MINERVA v13.0
Manual

Disease variant associations#

The introduction#

Disease associations is a plugin allowing one to see genes associated with given disease in the context of selected disease map. Currently, the plugin shows genes associations obtained from Protein API variation service (includes also information about specific variants) and Open Targets API.

Please bear in mind that the mapping between obtained genes and genes found in the map is based on HGNC. So if entities in the map do not contain HGNC annotations, there will be no mapping available, i.e. you won’t see any eye icons in the tables.

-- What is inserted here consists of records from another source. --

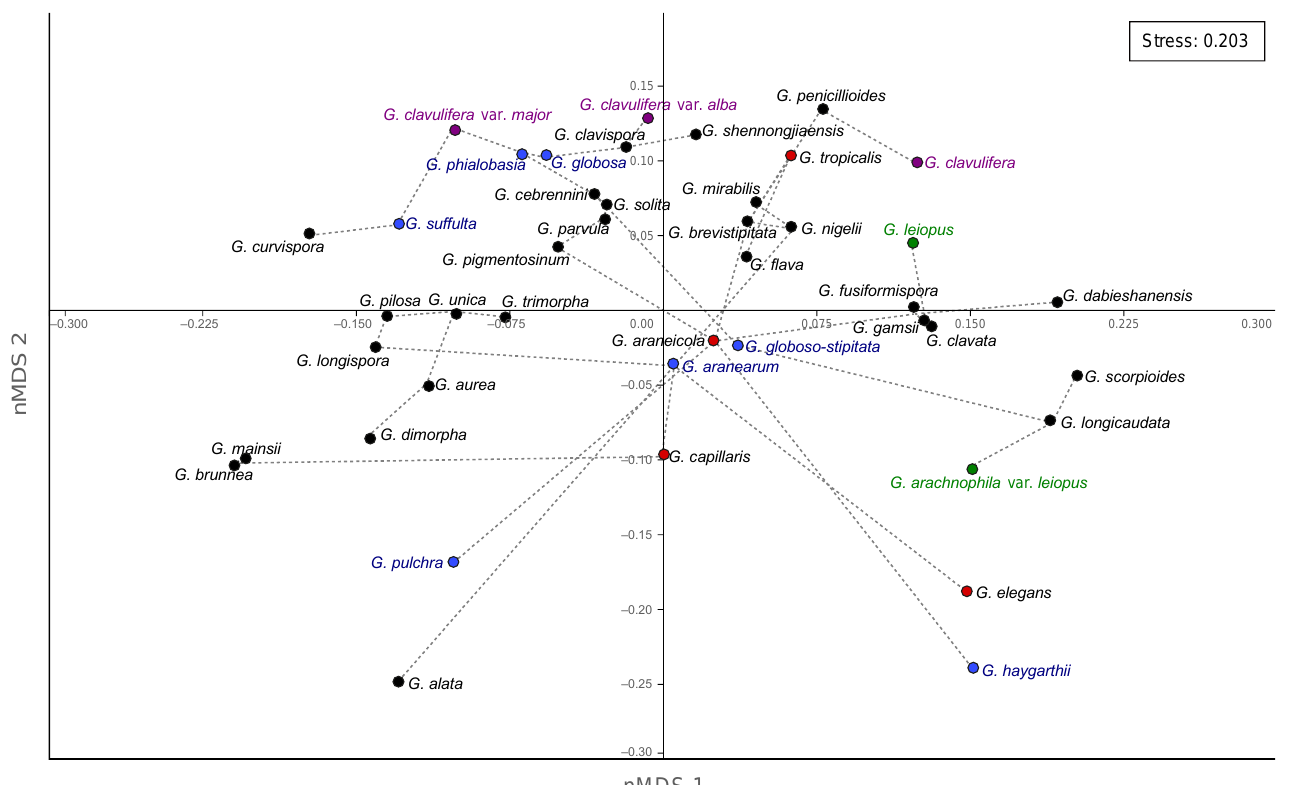
Figure 2. Non-Metric Dimensional Scaling (nMDS) performed using the morphological data of species descriptions for the genus Gibellula . Species that remain with the same name of original descriptions (accepted) are in black while species that were considered invalid are in red. The forms described for G. clavulifera are highlighted in purple, showing their intraspecific variation. The descriptions that were synonymised as G. leiopus are shown in green and those synonymised as G. pulchra are shown in blue, indicating a high variation among morphological characters. Grey lines show the Minimum Spanning Tree.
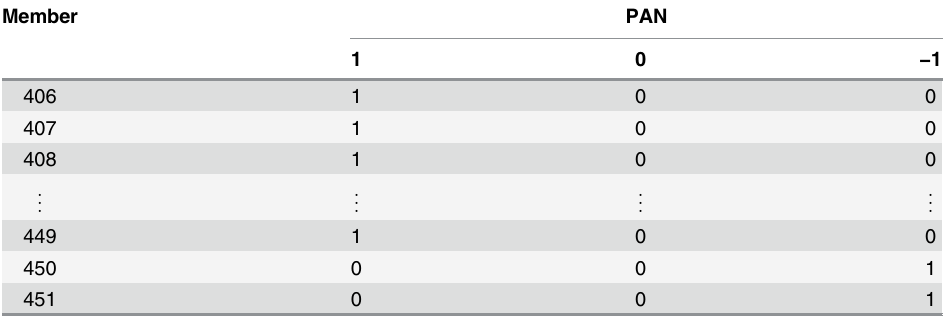
Table 16. A decomposition of Table 10 into multi-tables of Boolean-Valued for PPP. Member PPP 1 0 − 1 452 1 0 0 453 1 0 0 454 1 0 0 . .. . .. . .. . .. 483 1 0 0 484 0 1 0 485 0 1 0 486 0 1 0 . .. . .. . .. . .. 489 0 1 0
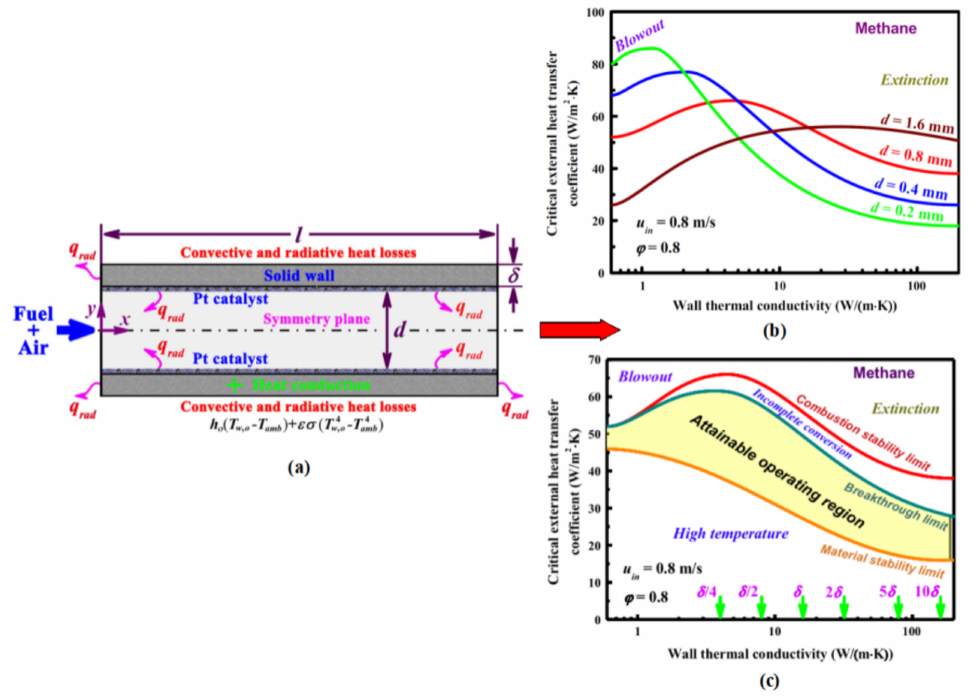
Figure 8. Stability diagram in terms at different inlet velocities. ( a ) Catalytic single channel, ( b ) Com- bustion stability for different diameters, ( c ) Combustion stability for different wall thermal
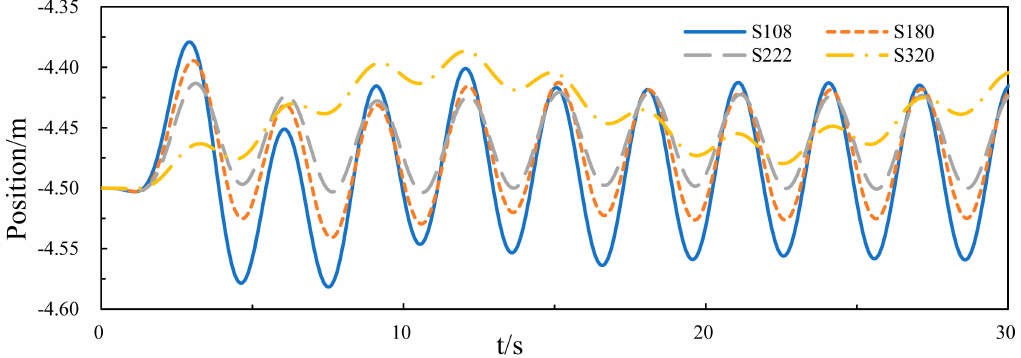
Figure 10. Oscillation curve of the central platform.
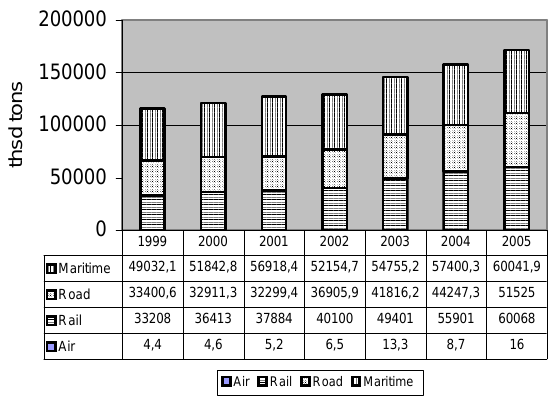
Fig 2. Distribution of the volume of cargoes by modes of transport in Latvia in the period of time from 1999 to 2005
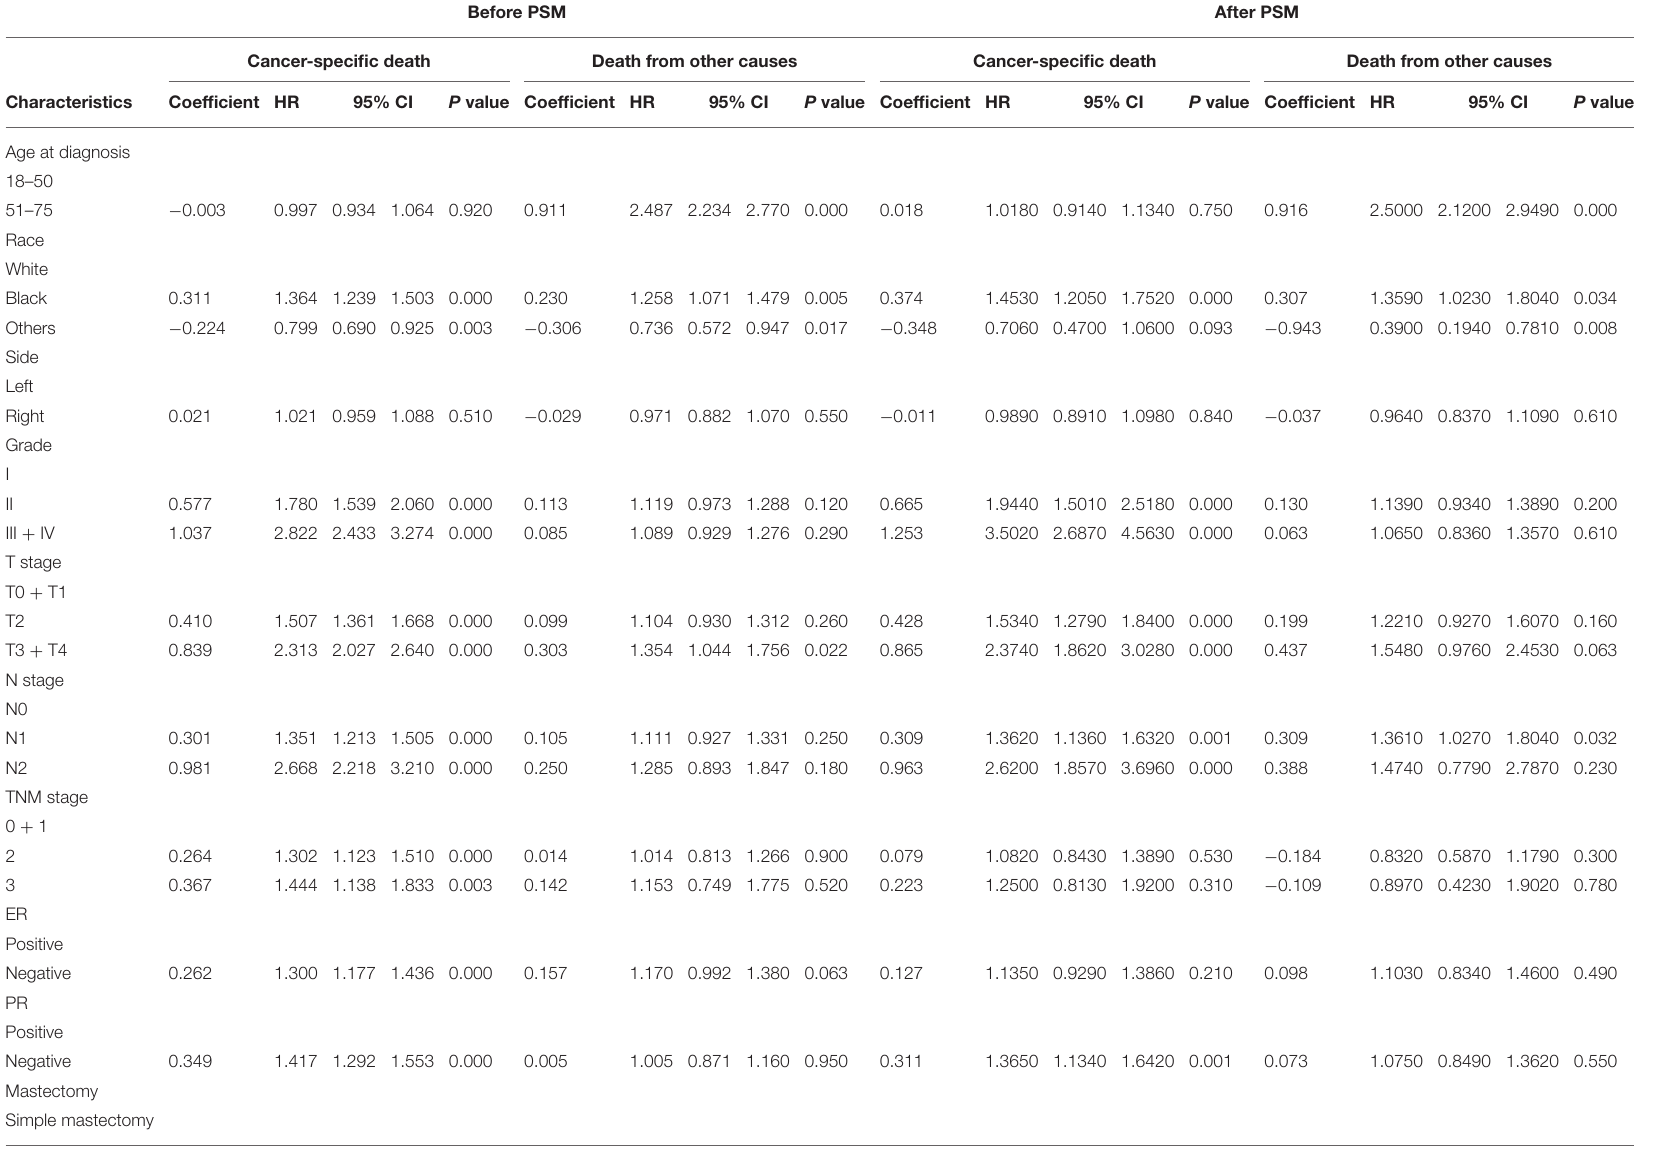
TABLE 3 | Competing risk model analysis of BCSD and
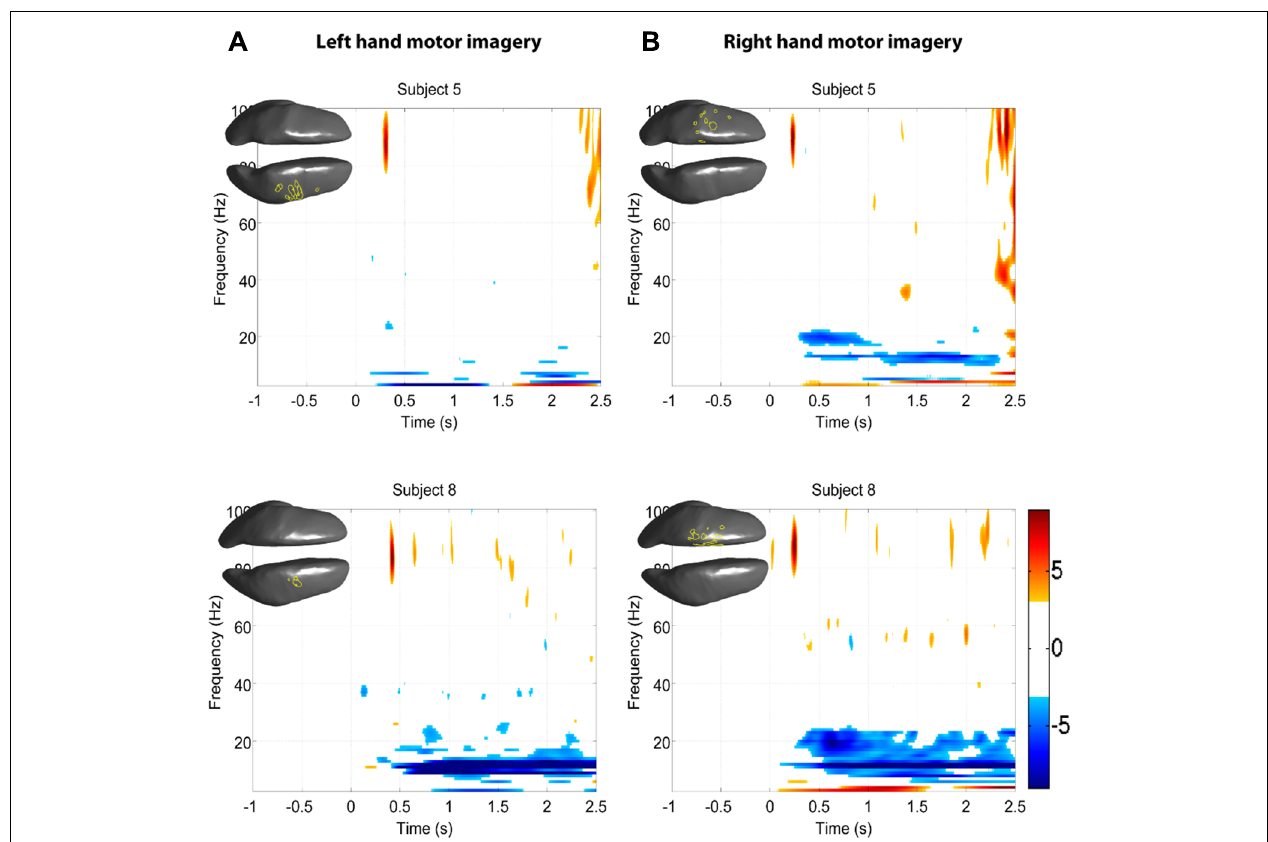
FIGURE 9 | Z -score time-frequency maps for subjects 5 and 8 for the cortical regions indicated on the cortical surface displayed in the upper left corner. The maps show that subjects have significant HG increases post-cue in a narrow band. (A) Time-frequency maps during left hand motor imagery. (B) Time-frequency maps during right hand motor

Disease association view{:width=“900px”}

General instructions#

In order to use the precompiled and publicly available version of the plugin, open the plugin menu in the MINERVA’s upper left corner (see image below) and click plugins. In the dialog which appears enter the following address in the URL box: https://minerva-dev.lcsb.uni.lu/plugins/disease-associations/plugin.js The plugin shows up in the plugins panel on the right hand side of the screen.

Plugin functionality#

Obtaining disease-gene associations#

Disease-gene associations inspection#

The obtained associations are shown in tabs based on the the source of information.

Variation information from Protein API variation service#

The variation service is used to obtain disease-associated variants retrieved from large-scale genomics projects (see details in the respective section below).

Associations from Open Targets#

Open Targets platform is used to obtain disease-gene associations including an aggregated association score showing the strength of the respective association. Only associations with score > 0.2 are retrieved and displayed. Moreover, only top 10.000 associations are retrieved, which probably will be enough for any disease.

Data resources#

Ontology Lookup Service (OLS)#

EBI’s OLS is used to obtain the disease from suggestions and disease details from the EFO ontology, one of the ontologies under the OLS umbrella.

Variation information#

The information about variants comes from EBI’s Proteins API. As stated on the pages of Proteins API: > “The variation, proteomics and antigen services provide annotations imported and mapped from large scale data sources, such as 1000 Genomes, ExAC (Exome Aggregation Consortium), TCGA (The Cancer Genome Atlas), COSMIC (Catalogue Of Somatic Mutations In Cancer), PeptideAtlas, MaxQB (MaxQuant DataBase), EPD (Encyclopedia of Proteome Dynamics) and HPA, along with UniProtKB annotations for these feature types (if applicable)”.

To specify the disease of interest, the Proteins API can be passed either a text or list of OMIM identifiers. The plugin uses the latter option since the EFO ontology includes also a mapping from EFO to OMIM. For example, Parkinson’s disease is mapped to OMIM:616710, OMIM:616361, OMIM:168600. We should mention here that OMIM ontology seems to have a more granular distinction of diseases and thus for example it contains Parkinson disease 1-10 which do not have exact mapping in EFO.

The following image shows an example of the data (a snippet from Google Chrome DevTools) already grouped by gene name and species information (see above).

Data example{:width=“900px”}

Open Targets#

Open Targets platform supports workflows starting from a target or disease, and shows the available evidence for target – disease associations. The plugin uses the Open Targets Platform REST-API to obtain the associations and their scores.